GIVEN DATA ▸

'''

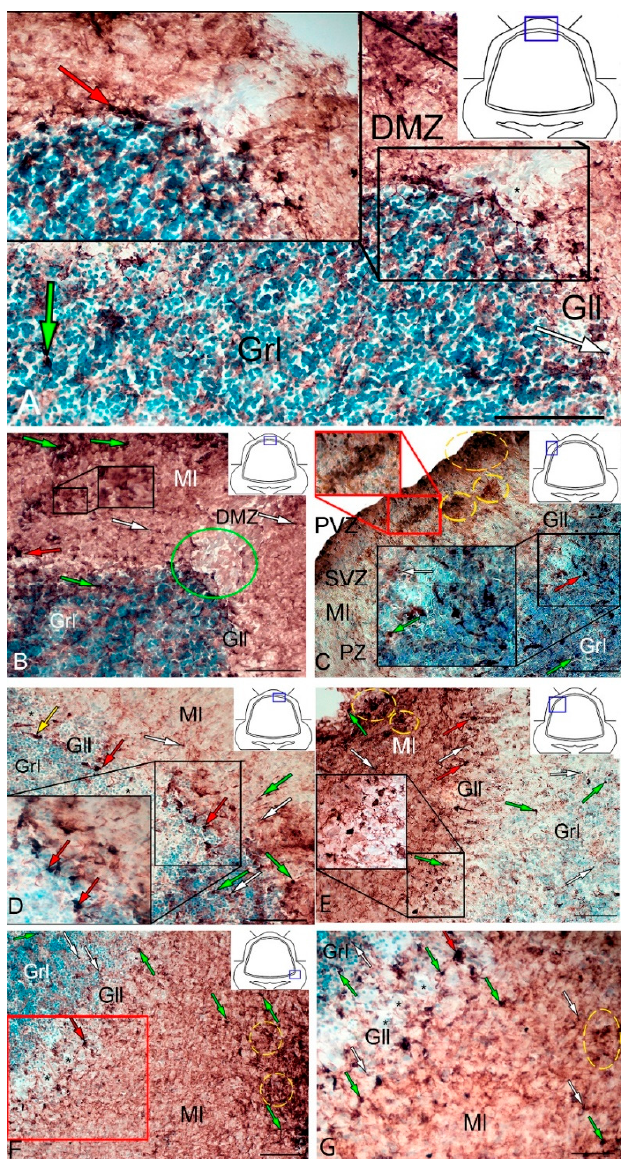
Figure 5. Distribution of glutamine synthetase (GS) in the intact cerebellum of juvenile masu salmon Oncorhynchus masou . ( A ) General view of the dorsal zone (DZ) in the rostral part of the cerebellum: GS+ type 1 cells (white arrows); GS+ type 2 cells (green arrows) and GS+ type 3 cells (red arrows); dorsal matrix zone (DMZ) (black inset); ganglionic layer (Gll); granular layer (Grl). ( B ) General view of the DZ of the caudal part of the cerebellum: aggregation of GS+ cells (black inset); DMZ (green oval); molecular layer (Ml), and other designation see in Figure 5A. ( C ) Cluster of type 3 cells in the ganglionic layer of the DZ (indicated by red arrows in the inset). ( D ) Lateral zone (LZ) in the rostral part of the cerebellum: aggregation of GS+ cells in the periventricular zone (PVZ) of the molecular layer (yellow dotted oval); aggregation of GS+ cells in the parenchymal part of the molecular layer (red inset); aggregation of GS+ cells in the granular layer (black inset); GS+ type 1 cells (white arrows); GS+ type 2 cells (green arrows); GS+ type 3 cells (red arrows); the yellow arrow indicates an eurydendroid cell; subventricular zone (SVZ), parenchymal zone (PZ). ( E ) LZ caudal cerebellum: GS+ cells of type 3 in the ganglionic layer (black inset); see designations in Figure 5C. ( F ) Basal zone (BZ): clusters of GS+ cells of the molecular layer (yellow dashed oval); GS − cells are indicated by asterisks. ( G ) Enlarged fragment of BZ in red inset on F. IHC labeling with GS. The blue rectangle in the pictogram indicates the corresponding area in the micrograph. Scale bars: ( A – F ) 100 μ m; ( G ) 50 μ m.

'''
'''

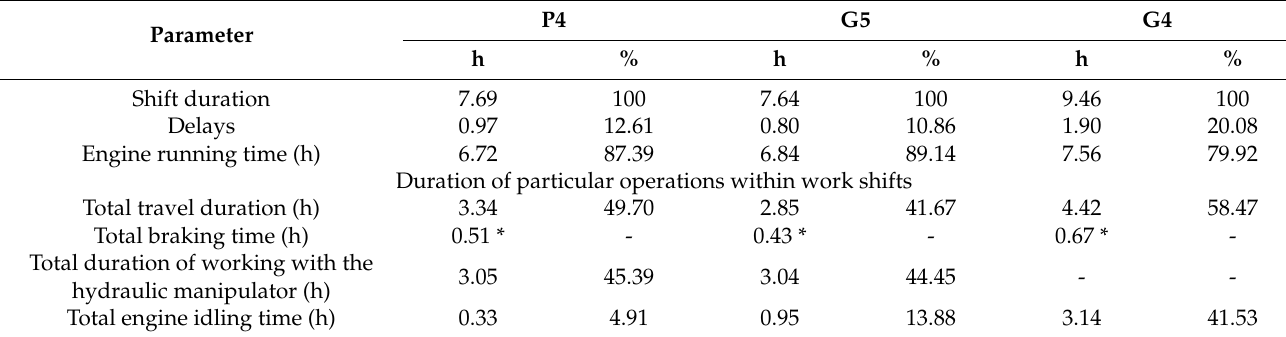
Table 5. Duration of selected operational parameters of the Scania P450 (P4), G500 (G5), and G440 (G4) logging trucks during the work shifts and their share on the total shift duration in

'''
'''

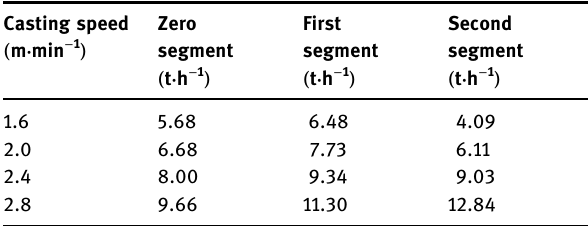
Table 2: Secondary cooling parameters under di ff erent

'''

DESCRIPTION OF THE TASK ▸ Only a number belongs in the answer: state how many lines of the entries above hold "parameters".

OUTPUT FOR THIS EXERCISE ▸ 2